Kapil Lamba

Dec 09, 2025 • 3 min read

Lessons from Vibe-Coding My First Project to App Store

Available here: https://vitalityapp.fit/

Lessons from Vibe-Coding My First Project to App Store

TL;DR

I recently shipped Vitality — an AI-assisted wellness app.

I used LLMs heavily (Cursor / Claude / GPT-Codex), Supabase for auth, PostgreSQL for data, Capacitor for iOS/Android, Cloudflare Pages for fast previews, and Codemagic for mobile CI — and also tools like Stitch by Google and ChatGPT for product research.

This is the first app I’ve ever launched. This post details the actual process I went through: from idea → working product → App Store submission → final implementation and release.

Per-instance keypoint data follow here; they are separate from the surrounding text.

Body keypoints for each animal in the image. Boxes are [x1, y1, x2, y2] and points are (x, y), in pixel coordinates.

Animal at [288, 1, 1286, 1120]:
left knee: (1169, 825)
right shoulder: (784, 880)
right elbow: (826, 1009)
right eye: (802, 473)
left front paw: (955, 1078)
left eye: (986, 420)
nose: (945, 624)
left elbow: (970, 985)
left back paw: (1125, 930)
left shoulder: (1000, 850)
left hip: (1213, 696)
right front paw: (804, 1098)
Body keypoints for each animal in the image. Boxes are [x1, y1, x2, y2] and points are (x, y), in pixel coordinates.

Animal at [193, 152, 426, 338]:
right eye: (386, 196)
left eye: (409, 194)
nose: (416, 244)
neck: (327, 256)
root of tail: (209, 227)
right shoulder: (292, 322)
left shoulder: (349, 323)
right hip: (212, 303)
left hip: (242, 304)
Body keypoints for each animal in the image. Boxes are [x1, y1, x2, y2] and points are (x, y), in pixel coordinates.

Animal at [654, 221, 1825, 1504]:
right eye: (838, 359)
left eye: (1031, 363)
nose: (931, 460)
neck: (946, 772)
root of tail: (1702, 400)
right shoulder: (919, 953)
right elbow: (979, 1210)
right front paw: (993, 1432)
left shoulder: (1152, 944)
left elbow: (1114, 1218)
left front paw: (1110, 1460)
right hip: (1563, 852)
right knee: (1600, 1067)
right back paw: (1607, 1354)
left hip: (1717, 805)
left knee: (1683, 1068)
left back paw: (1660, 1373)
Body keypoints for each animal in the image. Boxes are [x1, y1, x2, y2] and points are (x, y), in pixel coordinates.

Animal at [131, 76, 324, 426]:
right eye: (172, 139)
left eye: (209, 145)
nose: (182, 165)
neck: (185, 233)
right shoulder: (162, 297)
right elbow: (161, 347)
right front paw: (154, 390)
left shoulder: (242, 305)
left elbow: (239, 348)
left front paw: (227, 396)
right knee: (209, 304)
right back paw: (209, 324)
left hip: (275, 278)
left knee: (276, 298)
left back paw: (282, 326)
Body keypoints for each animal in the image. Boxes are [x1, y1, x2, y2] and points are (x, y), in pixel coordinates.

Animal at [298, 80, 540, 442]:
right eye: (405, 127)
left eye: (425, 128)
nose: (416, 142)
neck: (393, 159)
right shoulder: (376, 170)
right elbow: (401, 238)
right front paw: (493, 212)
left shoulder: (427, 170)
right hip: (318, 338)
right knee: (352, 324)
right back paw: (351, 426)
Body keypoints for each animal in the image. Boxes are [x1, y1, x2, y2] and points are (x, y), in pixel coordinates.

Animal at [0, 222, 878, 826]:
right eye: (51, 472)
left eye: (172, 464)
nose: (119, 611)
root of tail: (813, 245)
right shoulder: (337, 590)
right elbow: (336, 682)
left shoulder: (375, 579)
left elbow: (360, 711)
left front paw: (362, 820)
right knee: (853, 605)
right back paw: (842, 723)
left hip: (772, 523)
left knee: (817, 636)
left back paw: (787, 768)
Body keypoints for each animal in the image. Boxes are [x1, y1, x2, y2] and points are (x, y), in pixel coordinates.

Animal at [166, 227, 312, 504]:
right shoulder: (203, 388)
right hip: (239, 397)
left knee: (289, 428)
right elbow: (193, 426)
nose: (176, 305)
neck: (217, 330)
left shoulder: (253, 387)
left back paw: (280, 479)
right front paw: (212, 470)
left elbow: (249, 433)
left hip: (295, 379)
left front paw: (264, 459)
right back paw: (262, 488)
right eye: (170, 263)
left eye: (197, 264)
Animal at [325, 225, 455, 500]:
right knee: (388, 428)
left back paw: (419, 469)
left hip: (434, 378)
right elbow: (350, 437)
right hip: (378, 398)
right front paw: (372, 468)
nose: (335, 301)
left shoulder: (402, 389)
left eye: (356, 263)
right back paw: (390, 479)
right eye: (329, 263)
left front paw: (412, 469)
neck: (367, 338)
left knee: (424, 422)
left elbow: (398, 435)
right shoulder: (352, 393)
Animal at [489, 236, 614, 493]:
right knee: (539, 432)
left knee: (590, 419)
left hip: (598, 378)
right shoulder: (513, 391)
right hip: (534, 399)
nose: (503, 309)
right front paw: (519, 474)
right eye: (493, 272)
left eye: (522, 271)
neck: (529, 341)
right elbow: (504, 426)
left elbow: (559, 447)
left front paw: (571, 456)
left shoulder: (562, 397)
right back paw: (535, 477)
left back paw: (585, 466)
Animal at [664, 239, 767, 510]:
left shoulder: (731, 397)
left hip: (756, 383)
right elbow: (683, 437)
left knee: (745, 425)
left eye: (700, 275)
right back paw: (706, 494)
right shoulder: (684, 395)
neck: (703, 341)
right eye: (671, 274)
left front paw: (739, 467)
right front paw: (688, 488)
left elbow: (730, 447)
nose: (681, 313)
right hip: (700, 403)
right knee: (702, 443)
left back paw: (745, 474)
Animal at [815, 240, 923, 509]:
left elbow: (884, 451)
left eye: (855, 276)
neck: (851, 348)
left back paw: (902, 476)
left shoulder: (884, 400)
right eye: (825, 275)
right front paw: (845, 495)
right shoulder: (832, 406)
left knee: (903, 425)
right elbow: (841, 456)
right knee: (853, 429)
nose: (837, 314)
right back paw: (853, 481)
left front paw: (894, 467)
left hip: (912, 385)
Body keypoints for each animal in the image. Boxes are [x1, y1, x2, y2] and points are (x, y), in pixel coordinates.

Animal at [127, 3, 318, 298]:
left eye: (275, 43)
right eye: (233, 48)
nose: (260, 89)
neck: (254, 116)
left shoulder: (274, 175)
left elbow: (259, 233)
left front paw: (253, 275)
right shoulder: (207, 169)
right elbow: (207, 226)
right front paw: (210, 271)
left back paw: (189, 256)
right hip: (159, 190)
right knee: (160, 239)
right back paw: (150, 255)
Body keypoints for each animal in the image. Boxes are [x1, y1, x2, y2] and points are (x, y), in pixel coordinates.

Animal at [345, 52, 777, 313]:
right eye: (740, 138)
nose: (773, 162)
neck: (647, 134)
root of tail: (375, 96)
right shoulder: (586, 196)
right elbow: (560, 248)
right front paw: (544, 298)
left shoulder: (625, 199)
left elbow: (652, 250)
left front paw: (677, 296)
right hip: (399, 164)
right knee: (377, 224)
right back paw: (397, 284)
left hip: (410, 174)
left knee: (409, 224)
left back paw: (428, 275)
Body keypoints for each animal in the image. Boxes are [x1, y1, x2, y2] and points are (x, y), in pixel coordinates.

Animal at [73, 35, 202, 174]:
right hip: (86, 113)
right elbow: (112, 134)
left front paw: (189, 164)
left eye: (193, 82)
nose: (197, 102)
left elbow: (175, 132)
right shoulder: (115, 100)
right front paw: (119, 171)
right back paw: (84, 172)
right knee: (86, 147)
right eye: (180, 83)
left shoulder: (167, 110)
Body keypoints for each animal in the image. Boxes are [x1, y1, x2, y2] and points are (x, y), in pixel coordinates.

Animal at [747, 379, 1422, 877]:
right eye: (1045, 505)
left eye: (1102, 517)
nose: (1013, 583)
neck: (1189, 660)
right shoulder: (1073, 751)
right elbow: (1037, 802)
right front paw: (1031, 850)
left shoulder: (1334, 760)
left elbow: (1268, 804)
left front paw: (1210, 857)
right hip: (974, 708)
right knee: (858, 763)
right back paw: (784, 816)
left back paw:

Tools like builder.io and Cursor helped me move fast initially — but only because I paired them with tight scoping and disciplined review.

The actual process involved much more than just coding — planning, research, testing, design, cost modeling, branding, SEO, CI/CD and architecture were all part of it.

The Idea that I Couldn’t Shake

Like many indie hackers, I had a nagging idea I just had to build. For years I used calorie and workout trackers. Over time, three pains became obvious:

  • Price vs. value. Many premium fitness apps have expensive plans compared to the actual infrastructure costs.

  • Over-tracking fatigue. These apps excel at tracking and counting — but they fall short of analyzing how meals, workouts and energy levels impact lifestyle over time.

From Idea to Plan

Here’s how I translated the idea into an execution plan:

  • I brainstormed and captured key points on a whiteboard.

  • I used o3 to organize thoughts, tighten scope for v1, and produce a lean PRD.

  • I ran a market scan using deep research and the web-AI agent abilities of ChatGPT — validating market size, sentiment and competitor features quickly.

  • I sketched screens on paper (visualizing app functionality), then translated those sketches into wireframes.

  • I defined strict constraints — must-haves for the first draft. Keeping non-goals in the backlog helped keep the scope tight for the initial launch.

AI-assisted development workflow

  • Scaffolding the initial repository was easier with tools like lovable.dev and builder.io — they helped build major UI components quickly.

  • Once scaffolding was ready, I integrated third-party services (Supabase, data modeling, RevenueCat/Stripe, Sentry) offline.

  • Smaller commits + git bisect helped catch few of the regressions faster.

  • LLM outputs are not always correct — so I had multiple rounds of reviews of schema changes, index changes, access policies updates, bucket rules changes, etc.

  • I used ChatGPT to quickly scaffold scripts that filtered and refined the OpenFoodFacts public dataset — creating a moderate-sized training set for fine-tuning my model.

What helped me

  • PR previews from Cloudflare helped me ship features quickly — each PR had its own shareable ephemeral URL to validate changes.

  • Initial design-to-code conversion was relatively easy with builder.io, though fine-tuning UI details later took more effort.

  • I didn’t expect tiny embedding models to work so well in the browser (using WebGPU). They were fast enough to enable great search UX even on slow devices (see [gte-small on Hugging Face]).

  • I spent extra time reviewing — because LLM-generated code sometimes had flaws: overly complex database schema, inefficient indexes, wrong RLS (row-level security) rules, latency issues, etc.

If you start with pen and paper and visualize the idea via wireframes, you can build a working UI/UX with tools like builder.io. Then work offline, review carefully, clean code smells, and iterate on backend, UI/UX, or native integrations.